### [Aim of the task]
List every line from the start of the rows down to and including the line containing "pas vos projets", numbered, with blank lines dropped. Leave the pictures out of the answer.

### [Supplied information]
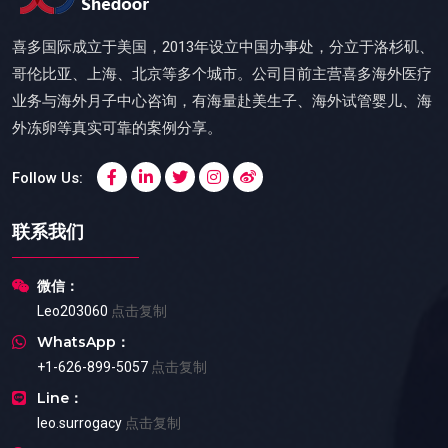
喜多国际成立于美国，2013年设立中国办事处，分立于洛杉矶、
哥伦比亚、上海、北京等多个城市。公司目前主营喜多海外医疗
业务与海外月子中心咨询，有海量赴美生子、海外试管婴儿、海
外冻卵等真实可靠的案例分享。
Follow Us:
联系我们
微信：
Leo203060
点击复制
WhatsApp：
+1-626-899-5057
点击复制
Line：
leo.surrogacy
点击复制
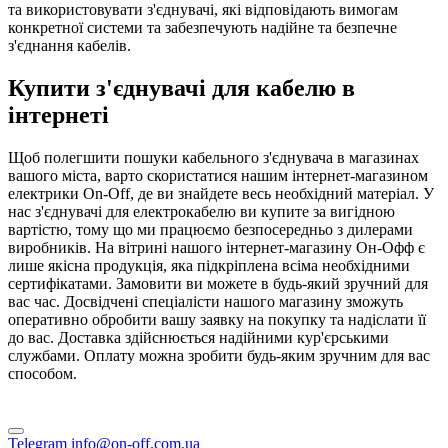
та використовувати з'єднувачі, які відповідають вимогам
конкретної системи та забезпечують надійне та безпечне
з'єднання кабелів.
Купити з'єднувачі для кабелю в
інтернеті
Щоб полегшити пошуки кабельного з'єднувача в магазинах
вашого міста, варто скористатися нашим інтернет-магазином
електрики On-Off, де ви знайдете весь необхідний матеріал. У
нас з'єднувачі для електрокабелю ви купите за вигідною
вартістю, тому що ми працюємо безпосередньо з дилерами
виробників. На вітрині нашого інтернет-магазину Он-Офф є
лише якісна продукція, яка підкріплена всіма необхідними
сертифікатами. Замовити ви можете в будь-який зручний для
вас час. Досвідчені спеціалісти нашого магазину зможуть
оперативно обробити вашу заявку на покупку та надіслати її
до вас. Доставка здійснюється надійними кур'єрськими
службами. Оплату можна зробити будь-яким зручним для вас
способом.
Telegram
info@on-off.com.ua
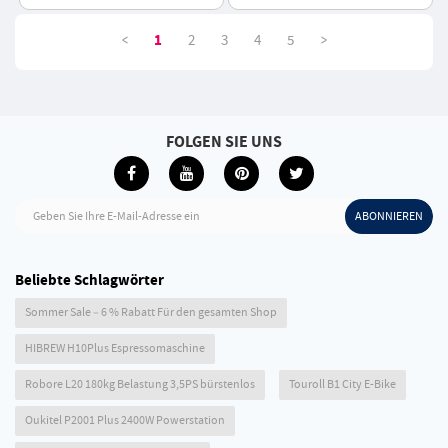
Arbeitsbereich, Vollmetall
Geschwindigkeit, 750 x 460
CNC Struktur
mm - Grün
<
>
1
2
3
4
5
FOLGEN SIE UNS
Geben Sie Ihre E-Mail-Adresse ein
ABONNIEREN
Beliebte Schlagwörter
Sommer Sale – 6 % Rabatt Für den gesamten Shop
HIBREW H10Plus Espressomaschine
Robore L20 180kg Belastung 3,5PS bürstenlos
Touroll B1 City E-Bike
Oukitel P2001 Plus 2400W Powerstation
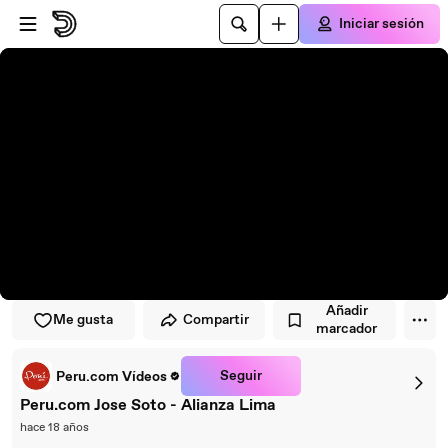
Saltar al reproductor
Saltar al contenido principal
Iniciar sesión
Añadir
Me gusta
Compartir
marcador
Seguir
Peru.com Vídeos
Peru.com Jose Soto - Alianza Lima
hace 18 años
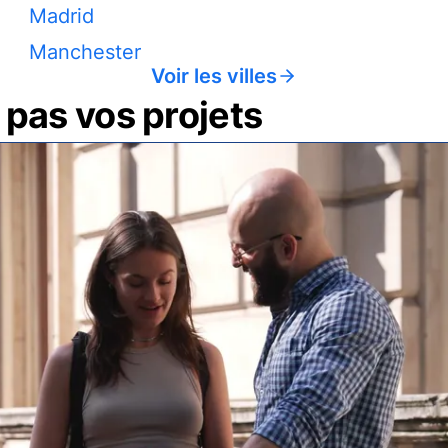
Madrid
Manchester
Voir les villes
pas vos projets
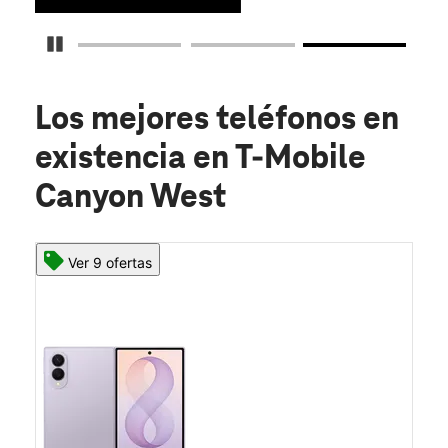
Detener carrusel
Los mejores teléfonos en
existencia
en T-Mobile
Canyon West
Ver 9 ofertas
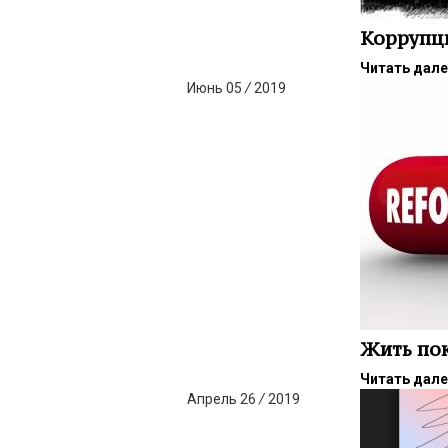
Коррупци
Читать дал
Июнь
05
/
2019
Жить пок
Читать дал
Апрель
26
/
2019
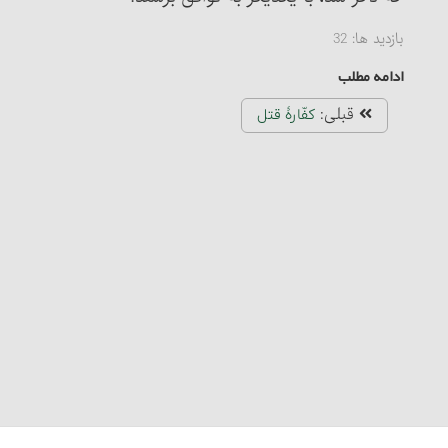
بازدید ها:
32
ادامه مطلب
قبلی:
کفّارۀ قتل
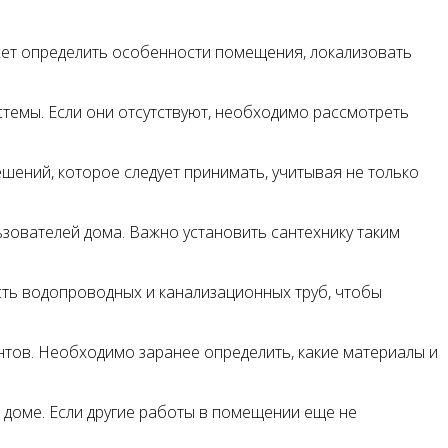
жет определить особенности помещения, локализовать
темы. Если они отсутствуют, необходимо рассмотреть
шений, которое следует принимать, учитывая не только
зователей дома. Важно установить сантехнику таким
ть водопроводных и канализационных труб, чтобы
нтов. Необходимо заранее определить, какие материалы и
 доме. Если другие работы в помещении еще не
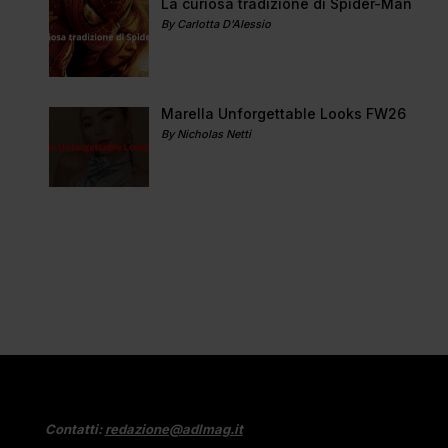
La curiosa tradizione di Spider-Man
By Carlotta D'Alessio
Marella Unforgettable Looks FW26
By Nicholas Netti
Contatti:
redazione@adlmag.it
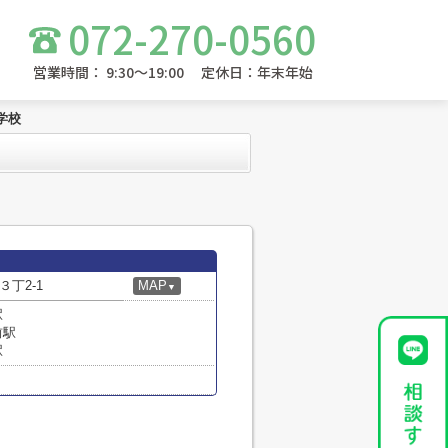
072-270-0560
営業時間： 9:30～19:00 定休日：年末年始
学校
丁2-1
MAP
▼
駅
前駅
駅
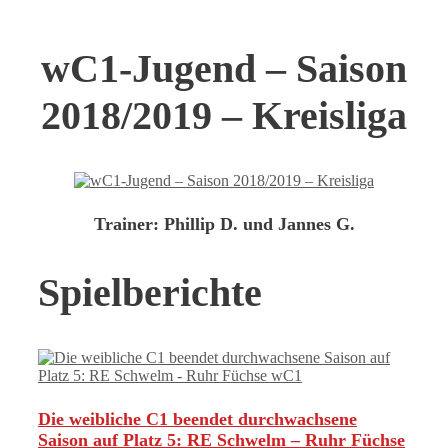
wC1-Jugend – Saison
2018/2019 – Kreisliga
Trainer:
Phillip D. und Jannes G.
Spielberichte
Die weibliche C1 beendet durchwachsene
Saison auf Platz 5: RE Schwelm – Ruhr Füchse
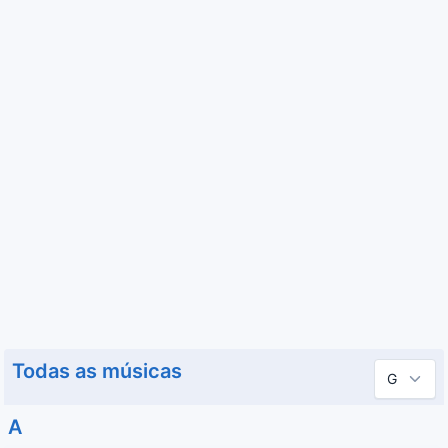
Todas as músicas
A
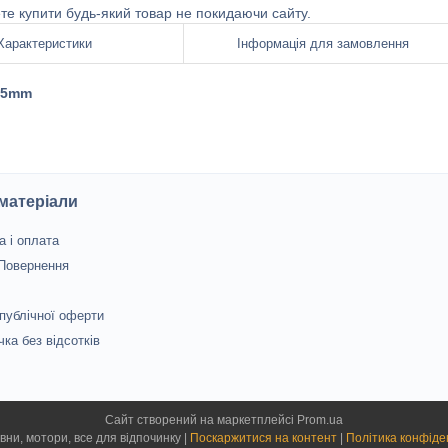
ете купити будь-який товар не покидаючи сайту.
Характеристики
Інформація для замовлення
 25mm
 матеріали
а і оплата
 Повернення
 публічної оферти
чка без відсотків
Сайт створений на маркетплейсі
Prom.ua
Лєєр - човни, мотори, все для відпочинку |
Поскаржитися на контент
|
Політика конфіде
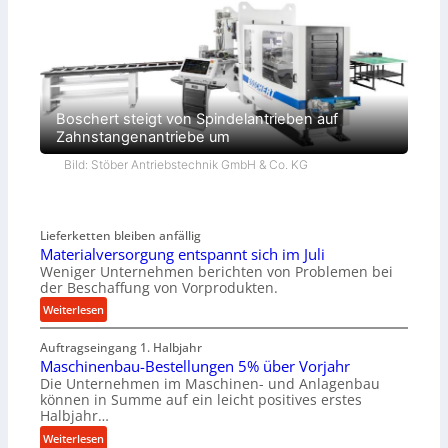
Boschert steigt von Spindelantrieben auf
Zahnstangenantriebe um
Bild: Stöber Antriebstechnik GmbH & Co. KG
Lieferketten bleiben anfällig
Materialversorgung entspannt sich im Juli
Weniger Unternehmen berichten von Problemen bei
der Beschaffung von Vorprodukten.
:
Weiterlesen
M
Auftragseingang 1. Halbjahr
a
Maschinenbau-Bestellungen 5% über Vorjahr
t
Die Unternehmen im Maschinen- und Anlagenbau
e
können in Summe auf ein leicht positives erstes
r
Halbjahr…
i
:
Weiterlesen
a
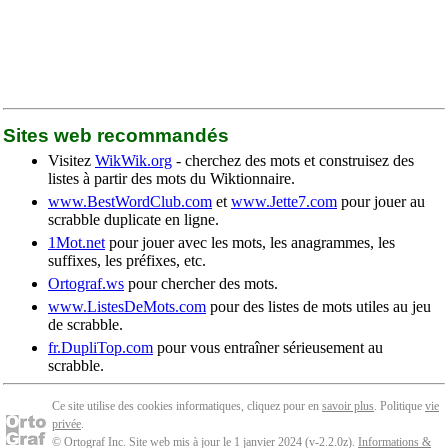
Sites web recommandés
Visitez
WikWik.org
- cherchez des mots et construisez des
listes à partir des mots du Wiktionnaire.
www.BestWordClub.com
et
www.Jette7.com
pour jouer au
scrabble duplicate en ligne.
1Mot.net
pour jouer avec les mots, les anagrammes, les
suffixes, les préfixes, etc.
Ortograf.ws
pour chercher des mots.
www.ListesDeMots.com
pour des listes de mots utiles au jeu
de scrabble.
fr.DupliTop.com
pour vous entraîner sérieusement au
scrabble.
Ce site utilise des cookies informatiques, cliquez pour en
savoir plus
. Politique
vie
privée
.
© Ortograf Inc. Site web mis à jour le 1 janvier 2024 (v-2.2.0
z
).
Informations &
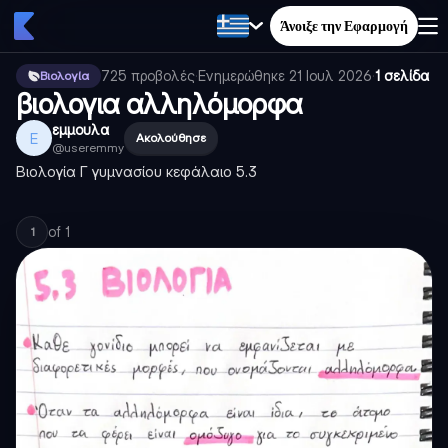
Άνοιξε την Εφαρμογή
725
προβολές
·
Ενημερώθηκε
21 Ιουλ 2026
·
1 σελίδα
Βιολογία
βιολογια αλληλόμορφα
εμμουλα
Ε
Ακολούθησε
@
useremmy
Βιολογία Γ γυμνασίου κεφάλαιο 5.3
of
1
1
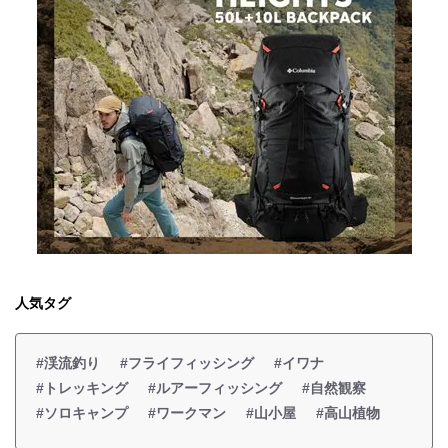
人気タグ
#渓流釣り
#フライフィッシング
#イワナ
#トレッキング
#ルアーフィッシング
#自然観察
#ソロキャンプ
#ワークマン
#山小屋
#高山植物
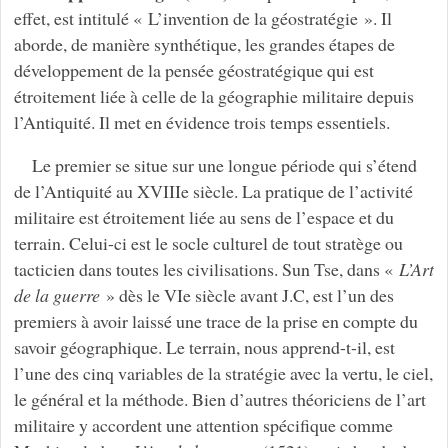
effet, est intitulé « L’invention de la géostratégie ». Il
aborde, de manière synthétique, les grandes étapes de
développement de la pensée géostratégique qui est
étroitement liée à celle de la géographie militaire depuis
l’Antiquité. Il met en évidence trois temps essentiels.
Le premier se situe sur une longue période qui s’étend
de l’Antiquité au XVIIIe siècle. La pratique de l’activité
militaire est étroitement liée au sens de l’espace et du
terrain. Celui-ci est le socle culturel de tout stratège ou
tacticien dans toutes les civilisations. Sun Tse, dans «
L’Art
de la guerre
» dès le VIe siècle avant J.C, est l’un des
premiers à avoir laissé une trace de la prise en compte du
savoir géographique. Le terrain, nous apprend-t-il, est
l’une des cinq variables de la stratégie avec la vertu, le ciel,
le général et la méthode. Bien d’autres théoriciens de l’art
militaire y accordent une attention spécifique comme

### [Result]
1. 喜多国际成立于美国，2013年设立中国办事处，分立于洛杉矶、
2. 哥伦比亚、上海、北京等多个城市。公司目前主营喜多海外医疗
3. 业务与海外月子中心咨询，有海量赴美生子、海外试管婴儿、海
4. 外冻卵等真实可靠的案例分享。
5. Follow Us:
6. 联系我们
7. 微信：
8. Leo203060
9. 点击复制
10. WhatsApp：
11. +1-626-899-5057
12. 点击复制
13. Line：
14. leo.surrogacy
15. 点击复制
16. та використовувати з'єднувачі, які відповідають вимогам
17. конкретної системи та забезпечують надійне та безпечне
18. з'єднання кабелів.
19. Купити з'єднувачі для кабелю в
20. інтернеті
21. Щоб полегшити пошуки кабельного з'єднувача в магазинах
22. вашого міста, варто скористатися нашим інтернет-магазином
23. електрики On-Off, де ви знайдете весь необхідний матеріал. У
24. нас з'єднувачі для електрокабелю ви купите за вигідною
25. вартістю, тому що ми працюємо безпосередньо з дилерами
26. виробників. На вітрині нашого інтернет-магазину Он-Офф є
27. лише якісна продукція, яка підкріплена всіма необхідними
28. сертифікатами. Замовити ви можете в будь-який зручний для
29. вас час. Досвідчені спеціалісти нашого магазину зможуть
30. оперативно обробити вашу заявку на покупку та надіслати її
31. до вас. Доставка здійснюється надійними кур'єрськими
32. службами. Оплату можна зробити будь-яким зручним для вас
33. способом.
34. Telegram
35. info@on-off.com.ua
36. Arbeitsbereich, Vollmetall
37. Geschwindigkeit, 750 x 460
38. CNC Struktur
39. mm - Grün
40. <
41. >
42. 1
43. 2
44. 3
45. 4
46. 5
47. FOLGEN SIE UNS
48. Geben Sie Ihre E-Mail-Adresse ein
49. ABONNIEREN
50. Beliebte Schlagwörter
51. Sommer Sale – 6 % Rabatt Für den gesamten Shop
52. HIBREW H10Plus Espressomaschine
53. Robore L20 180kg Belastung 3,5PS bürstenlos
54. Touroll B1 City E-Bike
55. Oukitel P2001 Plus 2400W Powerstation
56. Saltar al reproductor
57. Saltar al contenido principal
58. Iniciar sesión
59. Añadir
60. Me gusta
61. Compartir
62. marcador
63. Seguir
64. Peru.com Vídeos
65. Peru.com Jose Soto - Alianza Lima
66. hace 18 años
67. Madrid
68. Manchester
69. Voir les villes
70. pas vos projets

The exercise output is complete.